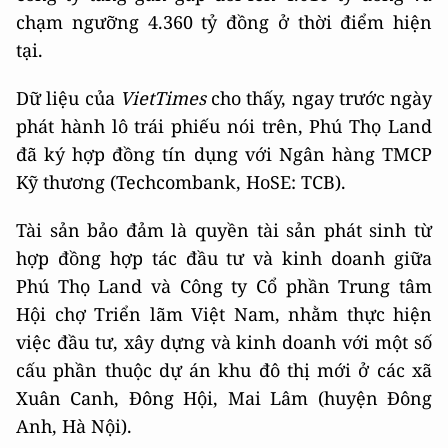
chạm ngưỡng 4.360 tỷ đồng ở thời điểm hiện
tại.
Dữ liệu của
VietTimes
cho thấy, ngay trước ngày
phát hành lô trái phiếu nói trên, Phú Thọ Land
đã ký hợp đồng tín dụng với Ngân hàng TMCP
Kỹ thương (Techcombank, HoSE: TCB).
Tài sản bảo đảm là quyền tài sản phát sinh từ
hợp đồng hợp tác đầu tư và kinh doanh giữa
Phú Thọ Land và Công ty Cổ phần Trung tâm
Hội chợ Triển lãm Việt Nam, nhằm thực hiện
việc đầu tư, xây dựng và kinh doanh với một số
cấu phần thuộc dự án khu đô thị mới ở các xã
Xuân Canh, Đông Hội, Mai Lâm (huyện Đông
Anh, Hà Nội).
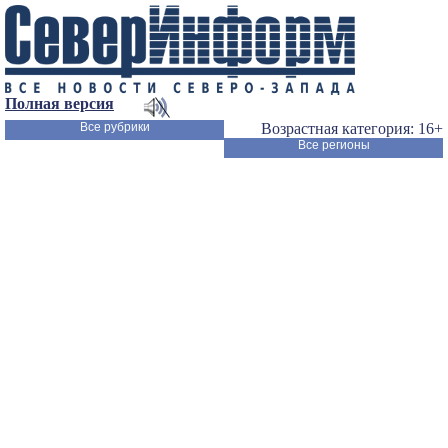
Полная версия
Все рубрики
Возрастная категория: 16+
Все регионы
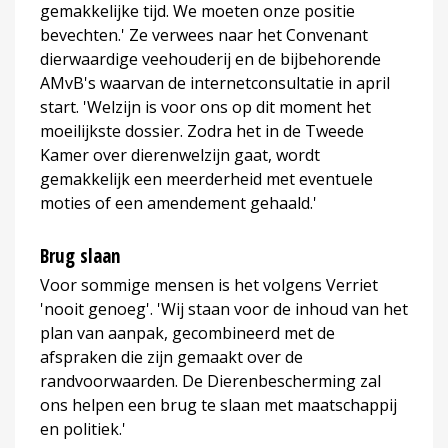
gemakkelijke tijd. We moeten onze positie
bevechten.' Ze verwees naar het Convenant
dierwaardige veehouderij en de bijbehorende
AMvB's waarvan de internetconsultatie in april
start. 'Welzijn is voor ons op dit moment het
moeilijkste dossier. Zodra het in de Tweede
Kamer over dierenwelzijn gaat, wordt
gemakkelijk een meerderheid met eventuele
moties of een amendement gehaald.'
Brug slaan
Voor sommige mensen is het volgens Verriet
'nooit genoeg'. 'Wij staan voor de inhoud van het
plan van aanpak, gecombineerd met de
afspraken die zijn gemaakt over de
randvoorwaarden. De Dierenbescherming zal
ons helpen een brug te slaan met maatschappij
en politiek.'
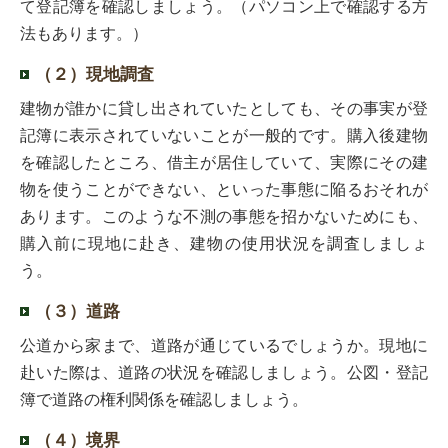
て登記簿を確認しましょう。（パソコン上で確認する方
法もあります。）
（２）現地調査
建物が誰かに貸し出されていたとしても、その事実が登
記簿に表示されていないことが一般的です。購入後建物
を確認したところ、借主が居住していて、実際にその建
物を使うことができない、といった事態に陥るおそれが
あります。このような不測の事態を招かないためにも、
購入前に現地に赴き、建物の使用状況を調査しましょ
う。
（３）道路
公道から家まで、道路が通じているでしょうか。現地に
赴いた際は、道路の状況を確認しましょう。公図・登記
簿で道路の権利関係を確認しましょう。
（４）境界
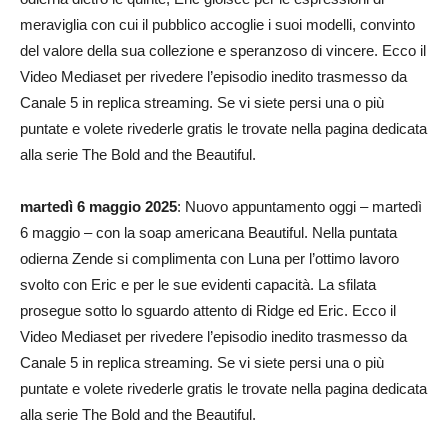
meraviglia con cui il pubblico accoglie i suoi modelli, convinto
del valore della sua collezione e speranzoso di vincere. Ecco il
Video Mediaset per rivedere l’episodio inedito trasmesso da
Canale 5 in replica streaming. Se vi siete persi una o più
puntate e volete rivederle gratis le trovate nella pagina dedicata
alla serie The Bold and the Beautiful.
martedì 6 maggio 2025
: Nuovo appuntamento oggi – martedì
6 maggio – con la soap americana Beautiful. Nella puntata
odierna Zende si complimenta con Luna per l’ottimo lavoro
svolto con Eric e per le sue evidenti capacità. La sfilata
prosegue sotto lo sguardo attento di Ridge ed Eric. Ecco il
Video Mediaset per rivedere l’episodio inedito trasmesso da
Canale 5 in replica streaming. Se vi siete persi una o più
puntate e volete rivederle gratis le trovate nella pagina dedicata
alla serie The Bold and the Beautiful.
┄┄┄┄┄┄┄┄┄┄
#### EXERCISE OBJECTIVE:
Which lines above hold the string "kinh"? Please copy all of them.

#### ANSWER SECTION:
hợp đồng hợp tác đầu tư và kinh doanh giữa
việc đầu tư, xây dựng và kinh doanh với một số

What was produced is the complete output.